I have an ETL, which extracts data from XML files which I am staging in Azure Blob Storage and loads into Snowflake tables. I am using Azure Blob Storage Load and SQL Query components to achieve this.

As there are multiple files in blob storage, I want the filename also to be loaded along with the data in Snowflake tables.

Please help me in achieving this requirement?

 

The job runs successfully but now I want filename as well to be loaded in the tables.

 

Below is the snapshot of components I am using currently:

 

Thank you

Hey @SR018652​ , if you want to ingest the filename as well then I would recommend using a SQL component instead to leverage a Snowflake COPY INTO statement. You will need to enter your field names etc manually with $ references to their ordinal position, but with this approach you can also query system fields like METADATA$FILENAME and METADATA$FILE_ROW_NUMBER. You can read more about this on Snowflake's documentation here.
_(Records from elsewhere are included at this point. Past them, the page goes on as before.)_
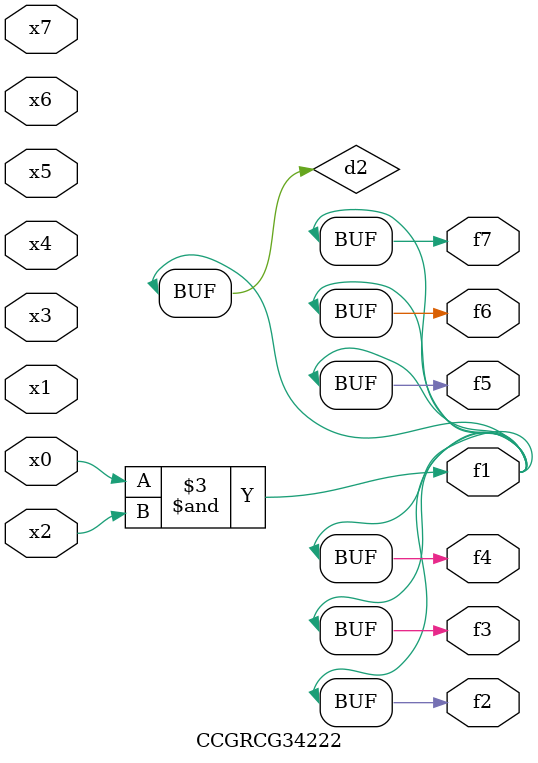
<source format=v>
module CCGRCG34222(
	input x0, x1, x2, x3, x4, x5, x6, x7,
	output f1, f2, f3, f4, f5, f6, f7
);

	wire d1, d2;

	nor (d1, x3, x6);
	and (d2, x0, x2);
	assign f1 = d2;
	assign f2 = d2;
	assign f3 = d2;
	assign f4 = d2;
	assign f5 = d2;
	assign f6 = d2;
	assign f7 = d2;
endmodule

</source>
So you may end up with a statement such as the following (apologies for badly formatted SQL in this window):

COPY INTO table1(filename, file_row_number, col1, col2)

FROM (

SELECT

METADATA$FILENAME,

METADATA$FILE_ROW_NUMBER,

t.$1,

t.$2

FROM @mystage1/data1.csv.gz (file_format = > myformat) t

);

Thank you, Chris. I could see the file names in a table. But because of how I am receiving my source files. This process is doesn't result in correct final data.

 

Is their any way to store the variable values, which in my case store Filename, from the iterator component to a Snowflake table?

 

Thanks.

Shivroopa

Absolutely you can, but you will still need to leverage a COPY INTO statement via a SQL table. You can then simply enter any Matillion variables into your SQL and store them as strings. For example, consider the following SQL:

COPY INTO table1(matillion_variable_a, matillion_variable_b, filename, file_row_number, col1, col2)

FROM (

SELECT

'${MATILLION_VARIABLE_A}',

'${MATILLION_VARIABLE_B}',

METADATA$FILENAME,

METADATA$FILE_ROW_NUMBER,

t.$1,

t.$2

FROM @mystage1/data1.csv.gz (file_format = > myformat) t

);